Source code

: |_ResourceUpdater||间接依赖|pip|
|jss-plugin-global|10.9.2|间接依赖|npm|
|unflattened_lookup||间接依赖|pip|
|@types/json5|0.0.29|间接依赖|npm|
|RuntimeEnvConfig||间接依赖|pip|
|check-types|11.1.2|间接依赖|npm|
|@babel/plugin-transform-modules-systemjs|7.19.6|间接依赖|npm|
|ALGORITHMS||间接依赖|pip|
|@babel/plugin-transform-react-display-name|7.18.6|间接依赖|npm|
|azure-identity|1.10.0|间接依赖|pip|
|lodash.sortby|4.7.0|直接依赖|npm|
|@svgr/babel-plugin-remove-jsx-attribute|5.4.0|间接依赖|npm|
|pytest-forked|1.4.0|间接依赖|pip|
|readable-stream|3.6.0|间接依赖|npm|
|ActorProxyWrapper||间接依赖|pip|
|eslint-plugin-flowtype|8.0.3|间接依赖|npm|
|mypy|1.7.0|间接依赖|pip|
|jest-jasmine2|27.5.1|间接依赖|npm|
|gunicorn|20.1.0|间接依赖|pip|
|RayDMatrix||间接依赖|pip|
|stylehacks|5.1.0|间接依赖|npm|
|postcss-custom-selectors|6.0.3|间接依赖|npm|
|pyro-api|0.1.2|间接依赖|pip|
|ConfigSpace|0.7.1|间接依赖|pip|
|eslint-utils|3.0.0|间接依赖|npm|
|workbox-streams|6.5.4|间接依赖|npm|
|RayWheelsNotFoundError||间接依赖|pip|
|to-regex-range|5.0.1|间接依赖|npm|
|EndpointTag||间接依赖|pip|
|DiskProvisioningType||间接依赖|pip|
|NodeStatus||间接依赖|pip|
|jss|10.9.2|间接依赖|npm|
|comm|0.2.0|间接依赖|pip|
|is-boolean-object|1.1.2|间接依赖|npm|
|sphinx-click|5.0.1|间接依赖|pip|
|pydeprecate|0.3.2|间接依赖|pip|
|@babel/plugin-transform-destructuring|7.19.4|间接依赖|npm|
:::::
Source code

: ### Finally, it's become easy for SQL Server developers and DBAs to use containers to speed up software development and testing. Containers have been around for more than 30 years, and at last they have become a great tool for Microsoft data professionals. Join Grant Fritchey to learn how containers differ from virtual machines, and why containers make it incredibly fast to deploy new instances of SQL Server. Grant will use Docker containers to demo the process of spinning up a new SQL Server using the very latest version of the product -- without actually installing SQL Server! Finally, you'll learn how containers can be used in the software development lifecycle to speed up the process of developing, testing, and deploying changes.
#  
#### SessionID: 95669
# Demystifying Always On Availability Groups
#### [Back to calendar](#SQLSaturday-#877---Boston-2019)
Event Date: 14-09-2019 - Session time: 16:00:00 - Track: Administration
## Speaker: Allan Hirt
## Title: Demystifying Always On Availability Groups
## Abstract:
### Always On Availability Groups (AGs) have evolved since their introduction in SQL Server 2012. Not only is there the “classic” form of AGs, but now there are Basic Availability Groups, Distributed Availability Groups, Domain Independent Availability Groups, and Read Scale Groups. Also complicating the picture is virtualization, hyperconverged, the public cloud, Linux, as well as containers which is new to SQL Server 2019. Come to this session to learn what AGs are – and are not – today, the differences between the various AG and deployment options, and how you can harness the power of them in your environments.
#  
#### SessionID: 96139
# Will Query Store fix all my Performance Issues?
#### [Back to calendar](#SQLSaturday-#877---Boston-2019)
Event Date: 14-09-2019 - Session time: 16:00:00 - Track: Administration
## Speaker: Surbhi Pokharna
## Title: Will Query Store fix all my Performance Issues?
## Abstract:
:::::
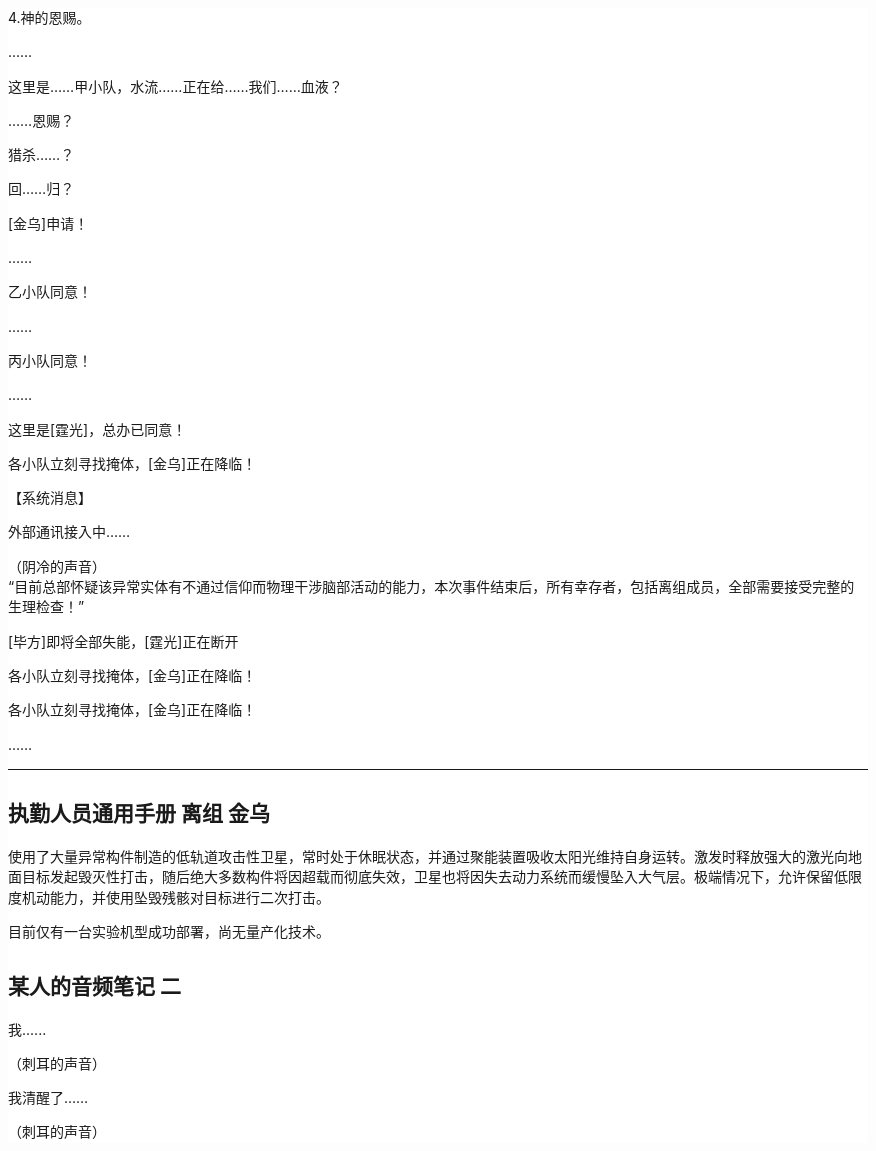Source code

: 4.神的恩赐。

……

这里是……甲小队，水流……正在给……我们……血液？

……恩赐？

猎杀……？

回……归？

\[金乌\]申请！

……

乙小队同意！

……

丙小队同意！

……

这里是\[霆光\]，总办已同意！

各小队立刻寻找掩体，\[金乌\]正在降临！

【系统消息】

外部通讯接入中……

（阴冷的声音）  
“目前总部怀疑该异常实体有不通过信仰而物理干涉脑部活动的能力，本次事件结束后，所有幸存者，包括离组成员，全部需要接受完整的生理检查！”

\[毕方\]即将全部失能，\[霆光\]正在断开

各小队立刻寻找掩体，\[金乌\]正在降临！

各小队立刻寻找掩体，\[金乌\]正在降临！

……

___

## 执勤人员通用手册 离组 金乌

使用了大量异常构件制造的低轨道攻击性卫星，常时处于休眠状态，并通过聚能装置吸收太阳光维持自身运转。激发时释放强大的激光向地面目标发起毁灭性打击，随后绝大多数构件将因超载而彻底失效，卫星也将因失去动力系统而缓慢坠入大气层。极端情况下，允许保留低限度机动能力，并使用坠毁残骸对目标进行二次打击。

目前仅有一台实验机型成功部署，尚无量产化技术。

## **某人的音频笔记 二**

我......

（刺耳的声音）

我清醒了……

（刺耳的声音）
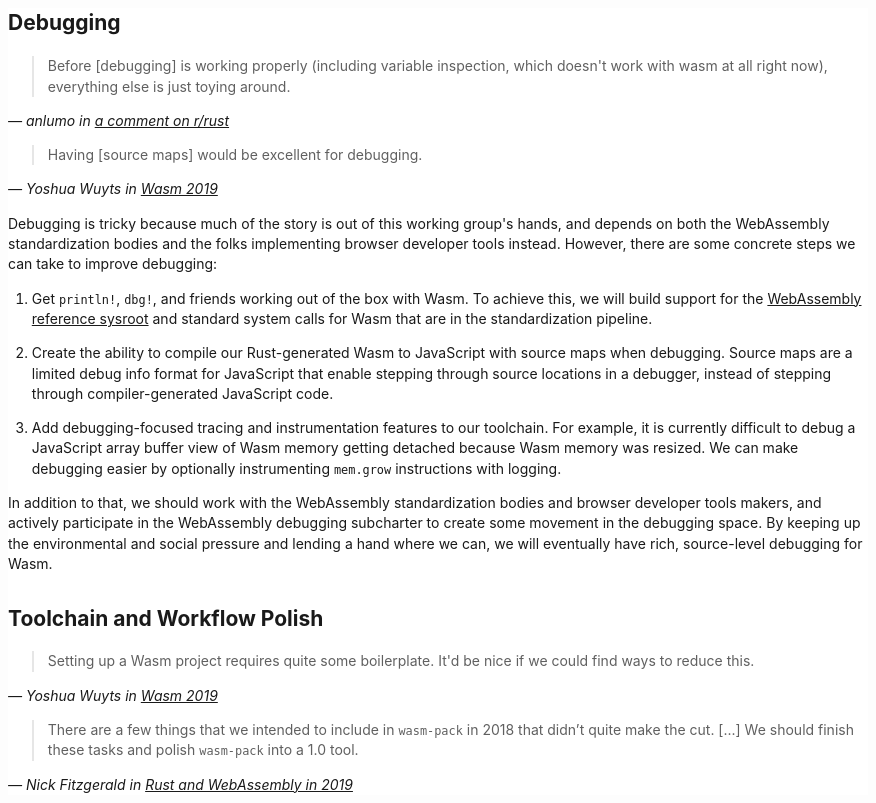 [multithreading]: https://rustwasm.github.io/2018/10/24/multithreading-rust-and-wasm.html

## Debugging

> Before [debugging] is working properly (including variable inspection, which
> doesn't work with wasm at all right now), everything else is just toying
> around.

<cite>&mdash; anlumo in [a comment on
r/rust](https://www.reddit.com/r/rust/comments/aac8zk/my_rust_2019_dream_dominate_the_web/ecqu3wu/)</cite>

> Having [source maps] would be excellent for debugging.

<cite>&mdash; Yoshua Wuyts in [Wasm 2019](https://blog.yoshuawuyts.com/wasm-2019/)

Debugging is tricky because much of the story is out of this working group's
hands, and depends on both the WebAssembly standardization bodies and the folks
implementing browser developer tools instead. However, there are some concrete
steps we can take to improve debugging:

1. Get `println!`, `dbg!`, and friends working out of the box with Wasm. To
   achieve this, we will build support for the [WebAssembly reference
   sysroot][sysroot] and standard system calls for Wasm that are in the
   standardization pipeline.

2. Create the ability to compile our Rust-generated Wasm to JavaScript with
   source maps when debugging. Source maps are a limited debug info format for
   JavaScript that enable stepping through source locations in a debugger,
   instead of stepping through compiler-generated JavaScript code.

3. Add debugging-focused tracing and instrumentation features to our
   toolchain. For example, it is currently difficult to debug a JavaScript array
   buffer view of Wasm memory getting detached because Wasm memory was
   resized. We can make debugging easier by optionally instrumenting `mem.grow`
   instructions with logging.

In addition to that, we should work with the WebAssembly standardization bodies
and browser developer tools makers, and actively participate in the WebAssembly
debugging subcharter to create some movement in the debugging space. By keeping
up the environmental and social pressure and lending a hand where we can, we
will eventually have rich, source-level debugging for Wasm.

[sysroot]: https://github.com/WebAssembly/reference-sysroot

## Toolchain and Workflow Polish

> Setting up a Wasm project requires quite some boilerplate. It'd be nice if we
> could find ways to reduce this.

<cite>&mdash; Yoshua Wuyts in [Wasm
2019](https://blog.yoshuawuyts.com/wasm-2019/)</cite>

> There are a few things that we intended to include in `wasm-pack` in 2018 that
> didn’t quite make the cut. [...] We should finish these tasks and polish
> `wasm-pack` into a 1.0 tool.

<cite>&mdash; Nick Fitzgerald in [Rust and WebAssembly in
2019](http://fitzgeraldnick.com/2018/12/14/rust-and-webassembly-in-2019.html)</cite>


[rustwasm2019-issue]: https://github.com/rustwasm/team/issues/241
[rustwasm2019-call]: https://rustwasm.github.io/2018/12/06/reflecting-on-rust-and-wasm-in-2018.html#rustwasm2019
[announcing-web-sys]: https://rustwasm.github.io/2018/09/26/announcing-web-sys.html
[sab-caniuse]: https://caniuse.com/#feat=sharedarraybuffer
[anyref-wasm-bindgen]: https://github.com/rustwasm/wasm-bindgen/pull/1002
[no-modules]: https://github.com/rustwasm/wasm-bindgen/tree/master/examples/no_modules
:::::
### Exercise
After reading the material above, tally the lines that include the string "eslint" and give only the number.

### Finished exercise
2